Just recently, the legal debate surrounding affirmative action has once again emerged at one of the most prestigious universities in the world: Harvard. A group of Asian-American students formed the Students for Fair Admissions (SFFA) and accused the university of discriminating against Asian-Americans in the admissions process through the so-called ‘personal rating’ admission faculty are instructed to use. This rating is non-quantitative and encompasses factors like letters of recommendation and alumni interviews, but a pattern of higher personal ratings can be seen for some races, such as African-American and those of Hispanic heritage. Previous cases have argued that affirmative action should favor all minorities above the nation’s racial majority, but SFFA is accusing Harvard of favoring specific minorities over others in the admissions process. This case has shown that there is now yet another shift in the argument of affirmative action since Regents v. Bakke. The principle argument in this forty-year-old case is centered on the prospect of creating educational diversity for the future, while somewhat ignoring the original intentions of affirmative action as reparation for the past. Now, however, the argument has become not whether diversity is beneficial for education, but instead institutions choosing specific diversity that they see as beneficial. This is almost certainly ignoring the Equal Protection Clause, as it is a clear instance of people of different races being treated differently not to promote overall diversity, but specific diversity decided by the university itself.

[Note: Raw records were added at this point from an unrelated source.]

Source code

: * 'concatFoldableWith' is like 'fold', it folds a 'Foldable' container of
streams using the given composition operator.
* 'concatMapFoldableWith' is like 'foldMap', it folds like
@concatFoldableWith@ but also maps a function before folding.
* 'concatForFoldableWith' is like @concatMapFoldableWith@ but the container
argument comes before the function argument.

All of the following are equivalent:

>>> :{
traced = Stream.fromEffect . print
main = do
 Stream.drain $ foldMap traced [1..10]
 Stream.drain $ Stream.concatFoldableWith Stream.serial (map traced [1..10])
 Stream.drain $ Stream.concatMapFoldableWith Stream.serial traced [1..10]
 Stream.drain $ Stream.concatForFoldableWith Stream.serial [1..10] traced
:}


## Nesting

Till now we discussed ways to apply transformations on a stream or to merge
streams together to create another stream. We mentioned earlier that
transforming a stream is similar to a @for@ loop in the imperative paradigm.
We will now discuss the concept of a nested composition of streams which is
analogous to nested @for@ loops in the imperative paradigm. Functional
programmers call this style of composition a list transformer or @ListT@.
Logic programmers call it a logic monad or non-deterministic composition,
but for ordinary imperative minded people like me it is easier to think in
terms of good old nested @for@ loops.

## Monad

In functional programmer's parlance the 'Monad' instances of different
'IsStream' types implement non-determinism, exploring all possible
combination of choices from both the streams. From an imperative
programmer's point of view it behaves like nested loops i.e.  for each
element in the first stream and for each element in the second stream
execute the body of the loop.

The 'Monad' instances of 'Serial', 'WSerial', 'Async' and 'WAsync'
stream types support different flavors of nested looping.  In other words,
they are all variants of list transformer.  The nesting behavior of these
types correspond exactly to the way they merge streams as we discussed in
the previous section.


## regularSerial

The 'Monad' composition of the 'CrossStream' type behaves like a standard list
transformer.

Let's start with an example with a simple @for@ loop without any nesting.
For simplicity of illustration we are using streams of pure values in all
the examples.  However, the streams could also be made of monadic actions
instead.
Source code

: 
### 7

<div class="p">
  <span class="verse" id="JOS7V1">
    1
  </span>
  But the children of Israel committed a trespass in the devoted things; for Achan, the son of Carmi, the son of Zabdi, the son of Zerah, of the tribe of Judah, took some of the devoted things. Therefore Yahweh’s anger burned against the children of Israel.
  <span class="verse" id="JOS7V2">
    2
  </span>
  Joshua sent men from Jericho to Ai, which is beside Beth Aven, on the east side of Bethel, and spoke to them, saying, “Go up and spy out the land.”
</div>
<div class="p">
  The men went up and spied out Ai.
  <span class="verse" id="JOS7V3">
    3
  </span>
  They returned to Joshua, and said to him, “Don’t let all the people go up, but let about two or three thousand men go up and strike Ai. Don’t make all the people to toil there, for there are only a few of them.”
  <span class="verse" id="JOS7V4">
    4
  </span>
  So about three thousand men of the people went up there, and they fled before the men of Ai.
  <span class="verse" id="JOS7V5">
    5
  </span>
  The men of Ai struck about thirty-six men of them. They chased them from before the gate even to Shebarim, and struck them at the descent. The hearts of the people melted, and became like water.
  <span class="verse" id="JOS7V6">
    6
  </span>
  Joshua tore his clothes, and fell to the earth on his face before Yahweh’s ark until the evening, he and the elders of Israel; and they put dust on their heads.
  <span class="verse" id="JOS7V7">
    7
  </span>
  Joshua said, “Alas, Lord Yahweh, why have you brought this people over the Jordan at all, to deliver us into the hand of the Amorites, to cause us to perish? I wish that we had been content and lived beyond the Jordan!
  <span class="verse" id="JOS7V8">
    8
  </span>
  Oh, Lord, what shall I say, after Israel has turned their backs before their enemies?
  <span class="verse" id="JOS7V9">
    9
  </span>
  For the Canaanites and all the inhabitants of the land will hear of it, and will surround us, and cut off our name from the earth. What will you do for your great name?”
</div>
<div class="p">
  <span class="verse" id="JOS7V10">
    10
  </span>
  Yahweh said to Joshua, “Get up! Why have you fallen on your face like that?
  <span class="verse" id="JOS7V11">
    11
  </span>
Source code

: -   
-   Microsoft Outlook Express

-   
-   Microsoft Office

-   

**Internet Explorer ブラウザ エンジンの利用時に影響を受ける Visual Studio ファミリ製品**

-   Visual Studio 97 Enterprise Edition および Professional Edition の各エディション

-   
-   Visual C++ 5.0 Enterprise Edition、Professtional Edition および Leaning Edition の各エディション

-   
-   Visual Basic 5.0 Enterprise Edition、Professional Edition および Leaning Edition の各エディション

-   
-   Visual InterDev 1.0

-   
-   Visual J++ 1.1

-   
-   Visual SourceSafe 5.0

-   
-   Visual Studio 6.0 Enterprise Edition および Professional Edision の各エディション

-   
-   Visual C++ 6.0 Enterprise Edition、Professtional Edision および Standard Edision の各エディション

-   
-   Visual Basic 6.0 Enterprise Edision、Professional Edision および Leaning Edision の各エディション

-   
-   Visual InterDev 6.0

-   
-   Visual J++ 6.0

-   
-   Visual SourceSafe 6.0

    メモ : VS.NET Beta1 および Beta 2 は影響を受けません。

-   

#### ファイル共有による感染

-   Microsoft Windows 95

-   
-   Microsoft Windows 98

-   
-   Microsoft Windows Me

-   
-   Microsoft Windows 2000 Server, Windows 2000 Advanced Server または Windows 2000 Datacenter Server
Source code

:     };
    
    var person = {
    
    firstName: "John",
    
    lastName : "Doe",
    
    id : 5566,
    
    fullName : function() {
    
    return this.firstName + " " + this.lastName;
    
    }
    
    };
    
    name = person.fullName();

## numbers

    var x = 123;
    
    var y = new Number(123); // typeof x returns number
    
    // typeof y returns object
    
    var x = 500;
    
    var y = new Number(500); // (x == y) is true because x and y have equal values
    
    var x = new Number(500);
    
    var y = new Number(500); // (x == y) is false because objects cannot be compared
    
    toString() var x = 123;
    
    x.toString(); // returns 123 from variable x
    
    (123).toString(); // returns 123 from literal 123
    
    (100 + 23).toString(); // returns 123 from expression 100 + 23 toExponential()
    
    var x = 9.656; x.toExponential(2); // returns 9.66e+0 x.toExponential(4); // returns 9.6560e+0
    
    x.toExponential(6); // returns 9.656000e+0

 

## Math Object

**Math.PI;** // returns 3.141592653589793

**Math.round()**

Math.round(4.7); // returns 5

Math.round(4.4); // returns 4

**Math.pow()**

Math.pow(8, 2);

Though the trial has ended, this case will likely not be put to rest. U.S. District Court Judge Allison Burroughs has yet to release her final opinion on the case, but when she does, both sides say they will appeal, meaning another affirmative action case is likely to reach the Supreme Court docket.

The issue of affirmative action is not black and white. As time goes on, more issues will surface as complex tactics used by colleges in admissions continue to emerge. Since Regents v. Bakke deemed racial quotas unconstitutional, universities each have their own methods for incorporating race in non-quantitative manners into their admissions. Given the nature of somewhat subjective policies, it is difficult for a court to make a clear-cut assessment of which practices promote diversity and which limit opportunity. It is not until a specific issue arises, like that at Harvard this past fall, that a court can make a specific ruling on an aspect of affirmative action in the admissions process. Perhaps this is why there has been a continuous stream of affirmative action cases that reach the Supreme Court.

Additionally, there are factors that extend beyond the immediate admissions process that must be considered when analyzing the continuous nature of the issue at hand. Why was affirmative action instituted in the first place? This is yet another complex problem, touching on social structures and institutions regarding race, ethnicity, and access to education. Minorities statistically have higher rates of poverty, and cities and other urbanized areas often have higher concentrations of minority populations. With impoverished populations naturally comes a lack of funding for public education, which can be seen in cities throughout the country. Affirmative action in college admissions puts context to the scores and other elements of a student’s application, encouraging the admissions board to look at the applicants as people of different backgrounds who have been afforded different levels of educational opportunity, thus providing a chance for students of all backgrounds to have the same opportunities. Should some of these other application factors be eliminated, affirmative action would be of less importance in the college admissions process.

Should the case at Harvard reach the Supreme Court, it will likely cause divide between the justices. Will this be the last court case regarding affirmative action in college admissions? Almost certainly not. With the ever changing ideologies on the courts, there will likely be an ongoing battle for and against affirmative action in all aspects of American society.